> **WRITTEN TASK 1**: According to the festival article below, who created the poster, and what were its dimensions?
PASSAGE START
- Genre: Rock, pop, etc.
- Dates: May 23–25, 1969
- Location(s): San Jose, California United States
- Years active: 1968, 1969
- Founders: Bob Blodgett

= Northern California Folk-Rock Festival (1969) =

The Northern California Folk-Rock Festival was a music festival held at Santa Clara County Fairgrounds in San Jose, California on May 23–25, 1969 and promoted by Bob Blodgett. It was the second such festival held at the venue, following the Northern California Folk-Rock Festival (1968).

The festival featured The Jimi Hendrix Experience, Jefferson Airplane, The Chambers Brothers, Spirit, Canned Heat, Buffy Sainte-Marie, The Youngbloods, Steve Miller, Chuck Berry, Taj Mahal, Noel Redding, Lee Michaels, Blues Image, Santana, Aum, Elvin Bishop, Poco, People!, Linn County, The Loading Zone, Sweet Linda Divine, Cat Mother, Doc Watson & New Lost City Ramblers, Sable.

Linda Segul created the 14" x 20 1/2" poster.
PASSAGE END
> **WRITTEN TASK 2**: Rewrite the rows below as a numbered list, from the line containing "SELECT YOUR" through the last line of the rows, leaving out blank lines.
DATA SHOWN START
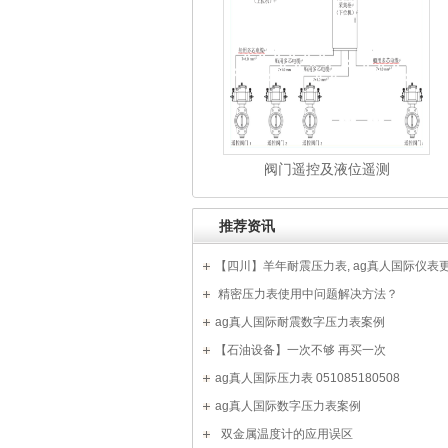
阀门遥控及液位遥测
推荐资讯
【四川】羊年耐震压力表, ag真人国际仪
 精密压力表使用中问题解决方法？
ag真人国际耐震数字压力表案例
【石油设备】一次不够 再买一次
ag真人国际
ag真人国际压力表 051085180508
ag真人国际数字压力表案例
  双金属温度计的应用误区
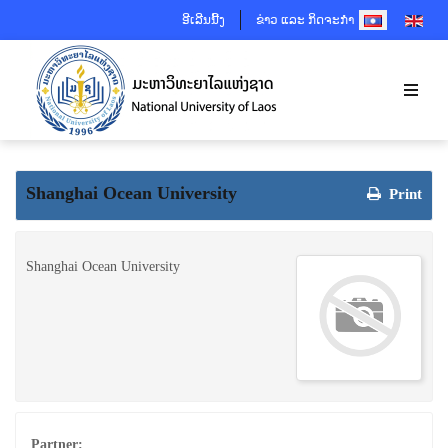
SELECT YOUR 
ອີເລີນນີ້ງ
ຂ່າວ ແລະ ກິດຈະກຳ
Shanghai Ocean University
Print
Shanghai Ocean University
Partner:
DATA SHOWN END
> **SOLUTION 1**: Linda Segul created the poster, which measured 14" x 20 1/2".

> **SOLUTION 2**:
1. SELECT YOUR 
2. ອີເລີນນີ້ງ
3. ຂ່າວ ແລະ ກິດຈະກຳ
4. Shanghai Ocean University
5. Print
6. Shanghai Ocean University
7. Partner:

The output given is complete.